Two weeks before their son Aiden was born, Min Matson and his wife were notified by the open adoption agency that Aiden’s birth mother had chosen them to be his adoptive parents. They had been trying to start a family for nearly three years and couldn’t wait to bring their new baby back to their San Francisco home.
They had to overcome significant transphobia to complete the adoption process. Min says the social worker on their case ultimately admitted that her bias was coloring her judgment. “She compared gender dysphoria to being bipolar. I called her on it and said that as a health professional, she should know better by now that being transgender is not the same as mental illness,” said Min. “She acknowledged that her transphobia was getting in her way of being objective, and said she would reassess with her supervisor.”
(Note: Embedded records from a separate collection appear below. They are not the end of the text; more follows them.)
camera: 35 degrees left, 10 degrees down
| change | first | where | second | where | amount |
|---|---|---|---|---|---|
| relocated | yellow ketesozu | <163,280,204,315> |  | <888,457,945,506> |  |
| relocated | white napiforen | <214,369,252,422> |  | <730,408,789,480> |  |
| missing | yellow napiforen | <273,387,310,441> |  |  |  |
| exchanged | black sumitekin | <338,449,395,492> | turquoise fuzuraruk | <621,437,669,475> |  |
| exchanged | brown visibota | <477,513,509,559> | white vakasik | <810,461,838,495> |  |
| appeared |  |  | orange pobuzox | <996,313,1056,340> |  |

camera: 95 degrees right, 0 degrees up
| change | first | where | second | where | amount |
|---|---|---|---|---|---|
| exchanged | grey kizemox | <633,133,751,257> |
Min was adopted himself and says he’s grateful for his adoptive parents' guidance. “Being Asian and raised as an adoptee has always been an important kind of life-changing challenge for me. My parents were amazing at helping me understand adoption,” said Min. He recently threw his parents a 50th anniversary celebration in their hometown of Sioux Falls, South Dakota.
As a board member of the Transgender Law Center, Min says he hopes he can not only make a difference, but also set a good example for his son. “I want my son to embrace being a part of movements that are important. My son Aiden will always know that I’m trans and I want him to feel like he’s a part of that as well.”
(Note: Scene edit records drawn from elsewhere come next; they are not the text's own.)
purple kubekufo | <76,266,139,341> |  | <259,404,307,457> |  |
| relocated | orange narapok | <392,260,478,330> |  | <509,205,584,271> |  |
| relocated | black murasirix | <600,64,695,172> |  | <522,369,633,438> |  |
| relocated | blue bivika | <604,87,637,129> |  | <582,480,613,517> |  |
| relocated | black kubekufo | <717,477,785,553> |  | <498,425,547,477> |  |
Min says there isn’t anything he doesn’t love about parenthood. “We couldn’t love anything more. I love everything about being a father. I love those moments of looking at him and realizing that here is this tiny life and I get to be a part of it. There’s no greater feeling,” said Min.
“I do a fair bit of sharing and education. The rest of the time, I am just parenting my kids and living my life.”
When Trevor MacDonald and his partner decided to start a family in Winnipeg, Manitoba, his doctors told him to stop taking his testosterone. “I have a beard, a low voice, and I wear typical men's clothing. I express myself this way because it makes me feel like me. My chest surgery was also a very important piece of being able to express my gender identity,” said Trevor. Soon after he stopped the hormones, he conceived.
Although he now has less breast tissue than before, Trevor wanted to experience breastfeeding his children. Following his first natural birth, a midwife helped him successfully nurse his newborn. Trevor now has two children, ages 4 and 7 months, and is an advocate for transgender parents.
“I give presentations to health care providers about how to provide trans-competent care, and I write a blog, Milk Junkies, about my personal experience. I also run a group on Facebook for trans people interested in pregnancy, birth, and lactation as well as health care providers who want to learn more, Birthing and Breastfeeding Trans men and Allies. So, I do a fair bit of sharing and education. The rest of the time, I am just parenting my kids and living my life,” said Trevor.
When alone with his family, Trevor can just be himself, no questions asked. They have no plans for Father’s Day yet, but Trevor hopes it will involve breakfast. “Maybe we’ll make waffles.”